Tomorrow we will move to our new flat here in Eger.
Moving makes me wish I didn't have so much stuff...but on the other hand I hate to throw things away - it's a vicious cycle :)
Since then I've acquired a lot more stuff...
Someone told me recently that for kids, moving house can be a traumatic thing, because where they live is part of their identity.
I never imagined that moving from our current flat where we've lived for the past 4 years would be that hard, since it's not our own, and we just rent it. But tonight as we were packing, I started to get sad about leaving this place, because although this flat is just a bunch of walls and doors - it has been a part of our lives.
When we first moved here, there were only 2 of us , and since it is a 2-bedroom flat, people from the church were surprised that we got such a big place - so much so that 2 girls asked if we would let them rent our extra room! Obviously, that wasn't an option we were interested in.

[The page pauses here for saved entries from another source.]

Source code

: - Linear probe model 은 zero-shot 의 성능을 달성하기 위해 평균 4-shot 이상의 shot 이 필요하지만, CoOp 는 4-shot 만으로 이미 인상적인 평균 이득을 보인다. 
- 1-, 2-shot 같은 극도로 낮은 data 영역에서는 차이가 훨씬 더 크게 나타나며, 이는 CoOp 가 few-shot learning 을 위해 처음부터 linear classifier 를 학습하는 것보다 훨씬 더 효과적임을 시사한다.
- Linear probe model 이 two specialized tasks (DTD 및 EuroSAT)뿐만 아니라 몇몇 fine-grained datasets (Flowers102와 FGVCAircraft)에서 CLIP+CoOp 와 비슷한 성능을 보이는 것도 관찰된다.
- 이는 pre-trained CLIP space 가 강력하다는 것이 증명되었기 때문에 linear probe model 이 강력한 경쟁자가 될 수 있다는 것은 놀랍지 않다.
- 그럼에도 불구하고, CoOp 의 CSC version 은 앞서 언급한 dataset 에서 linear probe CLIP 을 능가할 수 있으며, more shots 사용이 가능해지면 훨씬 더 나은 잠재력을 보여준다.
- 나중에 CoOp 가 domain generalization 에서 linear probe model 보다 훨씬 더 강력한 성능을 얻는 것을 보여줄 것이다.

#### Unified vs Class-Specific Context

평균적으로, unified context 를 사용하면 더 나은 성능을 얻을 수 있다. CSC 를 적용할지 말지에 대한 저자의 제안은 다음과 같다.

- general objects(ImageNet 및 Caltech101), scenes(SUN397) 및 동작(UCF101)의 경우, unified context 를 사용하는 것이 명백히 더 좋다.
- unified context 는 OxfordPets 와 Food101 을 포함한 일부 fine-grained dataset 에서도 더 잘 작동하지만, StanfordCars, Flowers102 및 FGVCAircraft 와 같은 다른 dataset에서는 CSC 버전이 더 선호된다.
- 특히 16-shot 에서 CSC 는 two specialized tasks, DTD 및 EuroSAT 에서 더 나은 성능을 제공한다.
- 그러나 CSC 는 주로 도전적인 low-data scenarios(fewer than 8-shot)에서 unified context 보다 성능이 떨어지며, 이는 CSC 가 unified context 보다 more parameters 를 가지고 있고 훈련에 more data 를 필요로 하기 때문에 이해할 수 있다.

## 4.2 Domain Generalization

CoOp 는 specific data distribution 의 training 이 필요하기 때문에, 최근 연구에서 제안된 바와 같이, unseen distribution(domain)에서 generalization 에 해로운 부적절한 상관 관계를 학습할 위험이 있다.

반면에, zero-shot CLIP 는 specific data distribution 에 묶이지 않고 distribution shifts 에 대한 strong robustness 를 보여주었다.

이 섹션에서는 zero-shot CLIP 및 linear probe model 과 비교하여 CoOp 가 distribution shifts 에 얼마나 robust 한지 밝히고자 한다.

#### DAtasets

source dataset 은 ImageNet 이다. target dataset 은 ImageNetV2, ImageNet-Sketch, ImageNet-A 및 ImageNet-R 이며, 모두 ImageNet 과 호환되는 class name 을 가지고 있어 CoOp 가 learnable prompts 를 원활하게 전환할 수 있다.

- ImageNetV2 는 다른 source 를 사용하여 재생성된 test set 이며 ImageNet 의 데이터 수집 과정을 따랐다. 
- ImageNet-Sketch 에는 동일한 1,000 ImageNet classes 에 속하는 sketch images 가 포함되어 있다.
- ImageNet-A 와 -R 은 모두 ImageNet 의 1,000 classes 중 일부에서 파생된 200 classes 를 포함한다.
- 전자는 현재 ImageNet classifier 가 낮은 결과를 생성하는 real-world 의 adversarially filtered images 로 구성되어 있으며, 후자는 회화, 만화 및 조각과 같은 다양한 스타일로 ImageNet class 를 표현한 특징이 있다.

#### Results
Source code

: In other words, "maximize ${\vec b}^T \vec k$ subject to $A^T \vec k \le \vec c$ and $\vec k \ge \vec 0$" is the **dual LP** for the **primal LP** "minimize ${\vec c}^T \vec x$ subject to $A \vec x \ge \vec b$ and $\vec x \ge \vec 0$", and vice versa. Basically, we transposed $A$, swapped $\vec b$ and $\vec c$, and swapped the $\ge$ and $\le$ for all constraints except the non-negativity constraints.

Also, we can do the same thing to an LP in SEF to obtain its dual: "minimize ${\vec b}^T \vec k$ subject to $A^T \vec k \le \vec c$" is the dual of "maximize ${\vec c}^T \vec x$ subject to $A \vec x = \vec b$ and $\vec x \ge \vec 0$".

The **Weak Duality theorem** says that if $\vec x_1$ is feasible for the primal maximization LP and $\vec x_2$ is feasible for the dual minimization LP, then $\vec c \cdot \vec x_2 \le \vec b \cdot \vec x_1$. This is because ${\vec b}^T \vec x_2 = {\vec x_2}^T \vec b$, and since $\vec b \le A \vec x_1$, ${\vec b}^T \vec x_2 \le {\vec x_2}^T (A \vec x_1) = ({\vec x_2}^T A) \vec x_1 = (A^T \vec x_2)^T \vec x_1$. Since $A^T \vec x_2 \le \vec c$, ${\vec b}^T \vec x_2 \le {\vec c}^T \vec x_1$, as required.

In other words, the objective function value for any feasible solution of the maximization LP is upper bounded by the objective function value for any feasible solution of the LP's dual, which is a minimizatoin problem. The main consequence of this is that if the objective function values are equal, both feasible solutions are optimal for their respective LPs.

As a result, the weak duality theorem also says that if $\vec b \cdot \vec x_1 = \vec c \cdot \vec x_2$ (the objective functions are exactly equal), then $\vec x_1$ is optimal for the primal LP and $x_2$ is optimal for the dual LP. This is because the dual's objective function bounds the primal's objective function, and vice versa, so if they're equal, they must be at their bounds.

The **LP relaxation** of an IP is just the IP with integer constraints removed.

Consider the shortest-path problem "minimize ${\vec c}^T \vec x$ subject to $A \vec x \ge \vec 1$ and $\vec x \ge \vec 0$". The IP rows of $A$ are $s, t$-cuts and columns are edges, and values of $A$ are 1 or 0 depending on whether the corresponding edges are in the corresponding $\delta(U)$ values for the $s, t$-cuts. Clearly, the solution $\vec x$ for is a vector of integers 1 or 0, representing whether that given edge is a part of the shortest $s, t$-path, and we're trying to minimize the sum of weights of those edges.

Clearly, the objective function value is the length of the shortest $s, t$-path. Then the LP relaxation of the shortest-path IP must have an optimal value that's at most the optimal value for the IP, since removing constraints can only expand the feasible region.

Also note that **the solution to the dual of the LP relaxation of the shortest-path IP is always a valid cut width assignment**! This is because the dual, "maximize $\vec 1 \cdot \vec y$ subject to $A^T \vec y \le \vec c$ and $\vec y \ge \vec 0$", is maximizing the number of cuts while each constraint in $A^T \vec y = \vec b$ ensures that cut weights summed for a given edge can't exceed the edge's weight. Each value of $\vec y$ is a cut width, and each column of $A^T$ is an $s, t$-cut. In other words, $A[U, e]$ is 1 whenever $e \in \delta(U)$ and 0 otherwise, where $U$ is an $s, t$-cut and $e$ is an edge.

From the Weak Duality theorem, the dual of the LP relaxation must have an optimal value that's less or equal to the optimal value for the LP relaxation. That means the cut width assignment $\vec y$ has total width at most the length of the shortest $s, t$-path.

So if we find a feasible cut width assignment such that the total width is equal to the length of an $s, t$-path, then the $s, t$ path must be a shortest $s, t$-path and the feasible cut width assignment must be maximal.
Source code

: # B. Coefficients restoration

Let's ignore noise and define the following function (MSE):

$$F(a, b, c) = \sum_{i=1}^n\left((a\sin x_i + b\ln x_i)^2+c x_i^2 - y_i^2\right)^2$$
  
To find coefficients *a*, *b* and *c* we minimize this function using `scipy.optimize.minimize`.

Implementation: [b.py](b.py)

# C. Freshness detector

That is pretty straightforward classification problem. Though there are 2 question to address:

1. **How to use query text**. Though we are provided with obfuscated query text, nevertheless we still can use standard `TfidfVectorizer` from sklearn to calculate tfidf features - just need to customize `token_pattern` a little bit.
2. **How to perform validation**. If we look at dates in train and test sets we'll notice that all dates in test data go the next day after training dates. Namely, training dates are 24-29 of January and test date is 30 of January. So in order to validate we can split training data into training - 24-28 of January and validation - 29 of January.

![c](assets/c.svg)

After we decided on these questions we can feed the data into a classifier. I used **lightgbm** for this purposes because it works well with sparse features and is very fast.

We held the church's Wednesday night Bible studies here for a year and a half, until Rosemary got pregnant. We've had so many good times here, and have so many good memories.
This is the place we brought Nate to when we brought him home from the hospital, and this is the only home he's ever known. I hope the move won't be too hard on him.
Now there are 4 of us, and one more on the way. The flat has gotten too small, and we have to move on.
I never expected to be this sad about leaving an apartment, and I know that God has good things in store for us in the new place and that the best is yet to come.
As a Christian, this world is not my home. We are "strangers and exiles on the earth"; we are just passing through. We're here for a time, with a purpose, on our way to and looking for "a city that has foundations, whose designer and builder is God".